Не менее своеобразности обнаруживалось и в полемических приемах автора, в принятой им системе спора. До него наши ученые богословские состязания терялись в партикуляризме; каждое положение противников и каждый их довод разбирались и опровергались порознь; мы обличали подложные вставкиили урезки, восстановляли смысл извращенных цитат, противопоставляли текст тексту, свидетельство свидетельству, и перебрасывались доказательствами от писания, от предания и от разума. При успешном для нас ведении спора выходило, что положение противников не доказано; иногда выходило даже, что оно несогласно с писанием и преданием, следовательно, ложно и должно быть отвергнуто. Конечно, этим устранялось заблуждение в том виде, в каком оно перед нами являлось; но ведь это еще не все. Оставалось не разъясненными как, отчего, из каких внутренних побуждений оно родилось; что именно в этих побуждениях ложно, где корень этой лжи? Этих вопросов не разрешали, почти что и не затрагивали, и оттого случалось иногда, что, откинув заблуждение, выразившееся в одной форме (как догматили установление), мы не узнавали его в другой; случалось даже, что мы тут же, в самом опровержении, усваивали его себе, перенося в свое собственное воззрение побуждение, его вызвавшее; корень его всё-таки оставался в земле, и новые отпрыски, которые он пускал от себя, часто засоряли и нашу почву. Совершенно иначе берется за дело Хомяков. Идя от проявлений к начальным побуждениям, он воспроизводит, если можно так выразиться, психическую генеалогию каждого заблуждения и сводит их все к общему исходному их началу, в котором ложь, становясь очевидною, сама себя обличает своим внутренним противоречием. Это и значит вырвать заблуждение с корнем.

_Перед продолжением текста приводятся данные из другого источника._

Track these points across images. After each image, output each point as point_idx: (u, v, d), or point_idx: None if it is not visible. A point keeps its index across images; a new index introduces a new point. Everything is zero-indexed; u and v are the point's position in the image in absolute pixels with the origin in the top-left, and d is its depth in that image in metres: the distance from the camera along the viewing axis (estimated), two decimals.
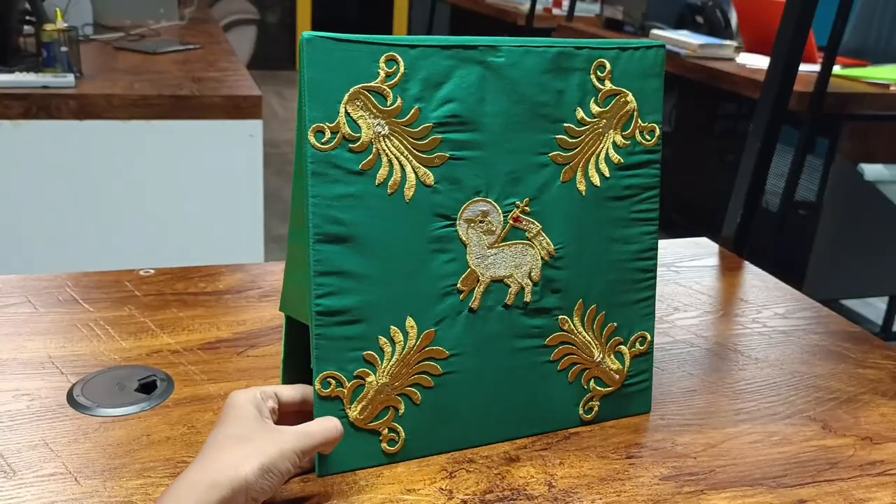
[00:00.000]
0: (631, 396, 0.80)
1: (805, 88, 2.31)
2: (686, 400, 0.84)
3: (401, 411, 0.70)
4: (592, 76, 0.74)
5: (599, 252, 0.76)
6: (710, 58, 2.85)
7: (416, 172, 0.68)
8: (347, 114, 0.66)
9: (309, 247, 0.65)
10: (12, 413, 0.73)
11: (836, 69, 2.43)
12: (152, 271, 1.03)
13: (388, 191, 0.68)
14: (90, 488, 0.65)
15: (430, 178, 0.69)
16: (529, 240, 0.73)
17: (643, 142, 0.77)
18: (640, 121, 0.76)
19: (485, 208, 0.71)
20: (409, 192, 0.68)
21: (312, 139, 0.65)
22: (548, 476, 0.70)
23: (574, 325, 0.76)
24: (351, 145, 0.66)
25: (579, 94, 0.73)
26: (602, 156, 0.75)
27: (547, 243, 0.74)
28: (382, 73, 0.66)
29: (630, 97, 0.75)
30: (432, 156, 0.69)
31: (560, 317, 0.76)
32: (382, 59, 0.66)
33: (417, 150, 0.68)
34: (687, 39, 2.94)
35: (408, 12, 6.46)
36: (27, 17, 2.08)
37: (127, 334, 0.88)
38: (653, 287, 0.80)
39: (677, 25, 3.34)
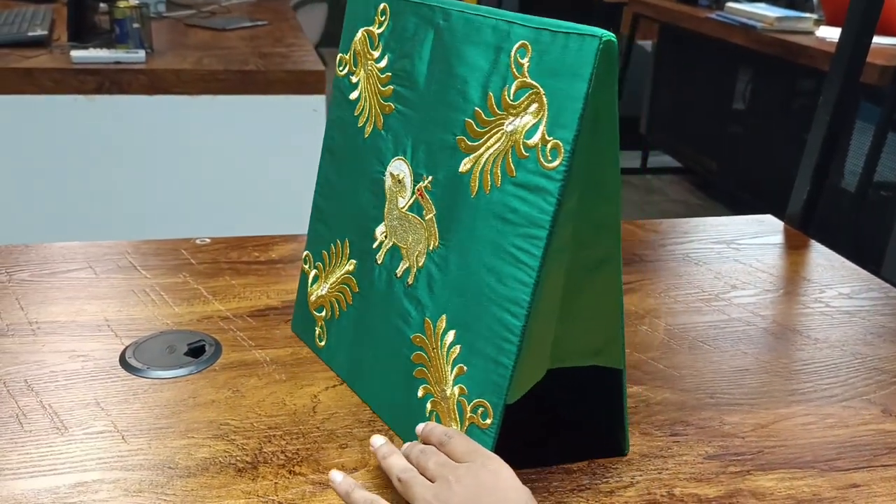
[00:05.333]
0: None
1: (888, 62, 2.20)
2: (738, 379, 0.81)
3: (327, 315, 0.80)
4: (512, 60, 0.60)
5: (472, 273, 0.62)
6: (788, 31, 2.75)
7: (375, 113, 0.74)
8: (354, 49, 0.76)
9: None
10: (68, 373, 0.76)
11: None
12: (208, 240, 1.05)
13: (359, 122, 0.76)
14: (136, 447, 0.67)
15: (381, 123, 0.73)
16: (425, 221, 0.67)
17: (542, 162, 0.57)
18: (545, 133, 0.57)
19: (405, 170, 0.70)
20: (368, 129, 0.75)
21: (336, 66, 0.78)
22: None
23: (434, 338, 0.66)
24: (351, 77, 0.77)
25: (498, 78, 0.61)
26: (500, 160, 0.61)
27: (435, 232, 0.66)
28: (377, 20, 0.74)
29: (543, 97, 0.57)
30: (386, 103, 0.72)
31: (426, 318, 0.66)
32: (380, 7, 0.74)
33: (379, 95, 0.73)
34: (763, 12, 2.84)
35: None
36: None
37: (180, 300, 0.90)
38: (511, 356, 0.59)
39: None
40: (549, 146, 0.57)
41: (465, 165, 0.63)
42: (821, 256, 1.12)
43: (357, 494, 0.60)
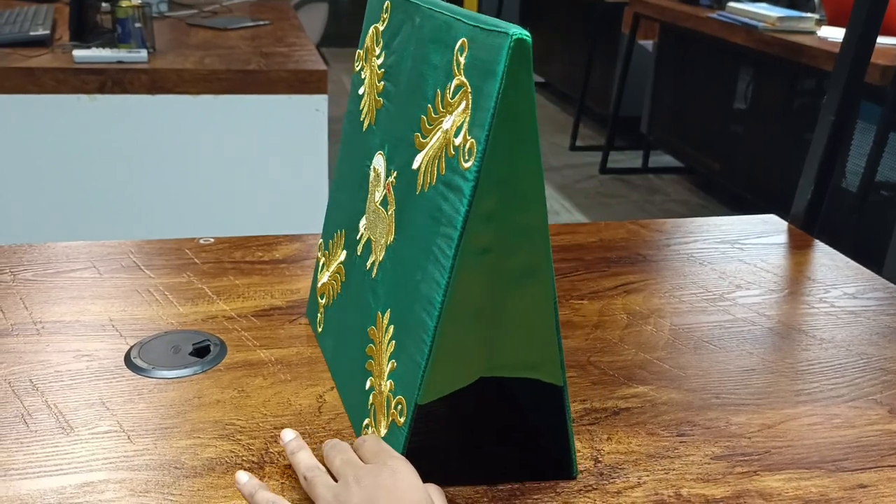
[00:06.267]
0: None
1: (890, 62, 2.20)
2: (743, 379, 0.81)
3: (325, 303, 0.81)
4: (455, 57, 0.58)
5: (408, 270, 0.61)
6: (789, 31, 2.75)
7: (371, 108, 0.75)
8: (366, 46, 0.77)
9: None
10: (73, 372, 0.76)
11: None
12: (212, 240, 1.05)
13: (361, 117, 0.77)
14: (142, 447, 0.66)
15: (374, 118, 0.74)
16: (388, 215, 0.67)
17: (462, 161, 0.55)
18: (467, 131, 0.55)
19: (381, 164, 0.70)
20: (365, 123, 0.76)
21: (355, 63, 0.80)
22: (594, 451, 0.69)
23: (381, 331, 0.64)
24: (361, 73, 0.78)
25: (444, 76, 0.60)
26: (436, 158, 0.59)
27: (393, 227, 0.65)
28: (382, 17, 0.75)
29: (469, 96, 0.56)
30: (379, 98, 0.73)
31: (377, 311, 0.66)
32: (385, 4, 0.74)
33: (376, 91, 0.74)
34: (765, 12, 2.84)
35: None
36: None
37: (184, 300, 0.90)
38: (424, 355, 0.58)
39: None
40: (467, 145, 0.55)
41: (416, 162, 0.62)
42: (825, 256, 1.12)
43: (260, 496, 0.59)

Вникая глубже и переходя от системы к содержанию, мы усматриваем в богословских сочинениях Хомякова еще другую отличительную черту. С виду они имеют характер по преимуществу полемический; на самом же деле полемика занимает в них второстепенное место, или, говоря точнее, полемики в строгом смысле слова, то есть опровержений чисто-отрицательного свойства, в них почти вовсе нет. Нельзя никак взять из его сочинений одну отрицательную сторону (возражения и опровержения), не забрав стороны положительной (то есть уяснения Православного учения); нельзя потому, что у него одна сторона от другой не отделяется: обе составляют одно неразрывное целое. Не найдется у него ни одного довода против Латинян, заимствованного у Протестантов, и ни одного довода против Протестантов, взятого из Латинского арсенала; не найдется ни одного, который бы не был обоюдоостр, то есть не был бы поправлен как против Латинства, так и против Протестантства, и это оттого, что каждый его довод, в сущности, есть не отрицание, а прямое положение, только заостренное для полемической цели.